Exercise requirements ::
Reproduce the data in its entirety, exactly as supplied.

Data segment ::
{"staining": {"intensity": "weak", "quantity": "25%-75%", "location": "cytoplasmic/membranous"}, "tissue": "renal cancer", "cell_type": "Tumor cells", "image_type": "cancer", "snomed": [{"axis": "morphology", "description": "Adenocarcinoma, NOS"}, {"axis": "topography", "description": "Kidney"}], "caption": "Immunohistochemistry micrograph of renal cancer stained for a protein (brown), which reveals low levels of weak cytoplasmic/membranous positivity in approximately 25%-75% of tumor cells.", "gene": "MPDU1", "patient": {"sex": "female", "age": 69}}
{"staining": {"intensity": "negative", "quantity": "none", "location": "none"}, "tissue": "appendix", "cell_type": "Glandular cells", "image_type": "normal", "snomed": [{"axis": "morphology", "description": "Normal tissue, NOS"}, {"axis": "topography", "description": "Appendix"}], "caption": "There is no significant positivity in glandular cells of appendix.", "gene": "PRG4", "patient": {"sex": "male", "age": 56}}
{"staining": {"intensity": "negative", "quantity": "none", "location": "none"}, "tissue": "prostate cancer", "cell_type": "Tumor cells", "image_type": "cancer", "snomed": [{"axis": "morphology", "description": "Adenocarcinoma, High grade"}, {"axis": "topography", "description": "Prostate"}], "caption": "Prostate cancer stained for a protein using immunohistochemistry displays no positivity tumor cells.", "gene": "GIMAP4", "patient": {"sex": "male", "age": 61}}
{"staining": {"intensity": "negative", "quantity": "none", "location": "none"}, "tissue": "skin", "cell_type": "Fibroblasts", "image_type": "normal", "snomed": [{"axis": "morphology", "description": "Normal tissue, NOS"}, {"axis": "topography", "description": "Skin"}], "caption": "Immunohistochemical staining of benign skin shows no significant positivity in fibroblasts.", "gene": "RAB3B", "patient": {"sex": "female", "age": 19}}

Your response ::
{"staining": {"intensity": "weak", "quantity": "25%-75%", "location": "cytoplasmic/membranous"}, "tissue": "renal cancer", "cell_type": "Tumor cells", "image_type": "cancer", "snomed": [{"axis": "morphology", "description": "Adenocarcinoma, NOS"}, {"axis": "topography", "description": "Kidney"}], "caption": "Immunohistochemistry micrograph of renal cancer stained for a protein (brown), which reveals low levels of weak cytoplasmic/membranous positivity in approximately 25%-75% of tumor cells.", "gene": "MPDU1", "patient": {"sex": "female", "age": 69}}
{"staining": {"intensity": "negative", "quantity": "none", "location": "none"}, "tissue": "appendix", "cell_type": "Glandular cells", "image_type": "normal", "snomed": [{"axis": "morphology", "description": "Normal tissue, NOS"}, {"axis": "topography", "description": "Appendix"}], "caption": "There is no significant positivity in glandular cells of appendix.", "gene": "PRG4", "patient": {"sex": "male", "age": 56}}
{"staining": {"intensity": "negative", "quantity": "none", "location": "none"}, "tissue": "prostate cancer", "cell_type": "Tumor cells", "image_type": "cancer", "snomed": [{"axis": "morphology", "description": "Adenocarcinoma, High grade"}, {"axis": "topography", "description": "Prostate"}], "caption": "Prostate cancer stained for a protein using immunohistochemistry displays no positivity tumor cells.", "gene": "GIMAP4", "patient": {"sex": "male", "age": 61}}
{"staining": {"intensity": "negative", "quantity": "none", "location": "none"}, "tissue": "skin", "cell_type": "Fibroblasts", "image_type": "normal", "snomed": [{"axis": "morphology", "description": "Normal tissue, NOS"}, {"axis": "topography", "description": "Skin"}], "caption": "Immunohistochemical staining of benign skin shows no significant positivity in fibroblasts.", "gene": "RAB3B", "patient": {"sex": "female", "age": 19}}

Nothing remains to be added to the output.